A team of researchers, led by the Chinese Academy of Sciences (CAS), has developed a generalizable strategy to control crystallization kinetics in all-perovskite tandem solar cells, enabling certified power conversion efficiencies of 30.3% in rigid devices and 28.0% in flexible configurations.
Synchronized crystallization drives efficient rigid and flexible perovskite tandems. Image credit: NIMTE
All-perovskite tandems can enable high efficiency and compatibility with low-temperature solution processing. However, their performance has been consistently limited by asynchronous crystallization in multicomponent perovskite systems. This effect arises from mismatched coordination chemistry and crystallization rates among mixed halide systems and Pb²⁺/Sn²⁺ cations, leading to vertical compositional gradients, structural inhomogeneity, and elevated non-radiative recombination losses.
To address this, the CAS-led team introduced an additive engineering approach guided by hard-soft acid-base (HSAB) theory. By selecting additives with tailored chemical hardness, the researchers were able to selectively coordinate different perovskite precursor systems and synchronize nucleation and crystal growth processes across both wide- and narrow-bandgap layers.
Specifically, the team employed difluoro(oxalato)borate (DFOB⁻), a borderline base, to coordinate with wide-bandgap perovskite precursors, and tetrafluoroborate (BF₄⁻), a hard base, for narrow-bandgap systems. This dual-additive strategy effectively balanced the crystallization kinetics of PbI₂/PbBr₂ and PbI₂/SnI₂ systems, suppressing phase segregation and eliminating vertical compositional non-uniformities.

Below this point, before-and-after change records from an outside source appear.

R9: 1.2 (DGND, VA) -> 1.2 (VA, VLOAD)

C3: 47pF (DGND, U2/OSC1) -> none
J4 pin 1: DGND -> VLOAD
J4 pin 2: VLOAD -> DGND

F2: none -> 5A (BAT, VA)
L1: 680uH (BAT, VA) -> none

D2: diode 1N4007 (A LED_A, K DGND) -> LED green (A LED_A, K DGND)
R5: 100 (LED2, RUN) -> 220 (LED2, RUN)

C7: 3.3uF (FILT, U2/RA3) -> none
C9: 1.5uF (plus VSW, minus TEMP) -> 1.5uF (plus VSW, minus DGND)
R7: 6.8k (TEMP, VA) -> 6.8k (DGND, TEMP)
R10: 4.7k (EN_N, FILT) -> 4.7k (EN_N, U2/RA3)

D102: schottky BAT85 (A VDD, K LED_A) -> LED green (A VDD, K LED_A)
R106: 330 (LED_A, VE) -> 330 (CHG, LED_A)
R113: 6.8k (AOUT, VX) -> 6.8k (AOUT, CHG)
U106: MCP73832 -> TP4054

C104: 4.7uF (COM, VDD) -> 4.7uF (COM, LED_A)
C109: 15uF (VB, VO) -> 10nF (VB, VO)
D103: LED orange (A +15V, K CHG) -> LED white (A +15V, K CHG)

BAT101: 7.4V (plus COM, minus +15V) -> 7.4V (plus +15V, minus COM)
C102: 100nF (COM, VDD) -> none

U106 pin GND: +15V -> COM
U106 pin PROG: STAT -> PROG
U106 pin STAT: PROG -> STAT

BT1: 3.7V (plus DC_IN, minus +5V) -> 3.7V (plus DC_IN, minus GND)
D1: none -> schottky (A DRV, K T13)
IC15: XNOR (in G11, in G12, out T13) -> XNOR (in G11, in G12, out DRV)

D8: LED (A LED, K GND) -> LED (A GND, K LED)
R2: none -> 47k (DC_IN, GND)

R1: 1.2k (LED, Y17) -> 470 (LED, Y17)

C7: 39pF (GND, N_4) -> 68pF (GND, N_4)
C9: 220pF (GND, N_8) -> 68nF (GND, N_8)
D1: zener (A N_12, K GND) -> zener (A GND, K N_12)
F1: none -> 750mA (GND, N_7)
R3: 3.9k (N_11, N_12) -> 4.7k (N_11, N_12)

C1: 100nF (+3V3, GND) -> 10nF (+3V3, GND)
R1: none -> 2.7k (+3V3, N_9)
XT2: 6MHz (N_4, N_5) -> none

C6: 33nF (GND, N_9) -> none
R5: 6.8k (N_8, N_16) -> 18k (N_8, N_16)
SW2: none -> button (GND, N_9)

In situ optical and structural characterization confirmed that the approach promotes homogeneous nucleation and direct crystal growth, avoiding intermediate halide redistribution - a key source of defect formation and internal stress. As a result, the films exhibited reduced defect densities and suppressed ion migration, both critical for improving device efficiency and stability.
At the device level, the improvements were reflected in enhanced single-junction subcell performance. Wide-bandgap cells improved from 18.5% to 20.1% efficiency, while narrow-bandgap devices increased from 21.6% to 23.3%.
When integrated into monolithic two-terminal tandem architectures, the optimized devices achieved a certified efficiency of 30.3%, with an open-circuit voltage of 2.16 V and a fill factor of 85.2%. Flexible tandem devices also demonstrated strong performance, reaching 28.2% efficiency (28.0% certified).
Operational stability was significantly improved as well. The rigid tandem devices retained 92% of their initial efficiency after 1,000 hours of maximum power point tracking. Flexible devices maintained 95.2% of their original efficiency after 10,000 bending cycles, highlighting their suitability for lightweight and flexible photovoltaic applications.
“The findings provide a pathway to simultaneously improve efficiency and durability in both rigid and flexible devices, thereby advancing the development of lightweight, scalable photovoltaic technologies,” the scientists pointed out.
The work establishes chemical hardness matching as a universal principle for regulating crystallization in compositionally complex perovskite systems, offering a pathway toward scalable, high-efficiency tandem solar technologies.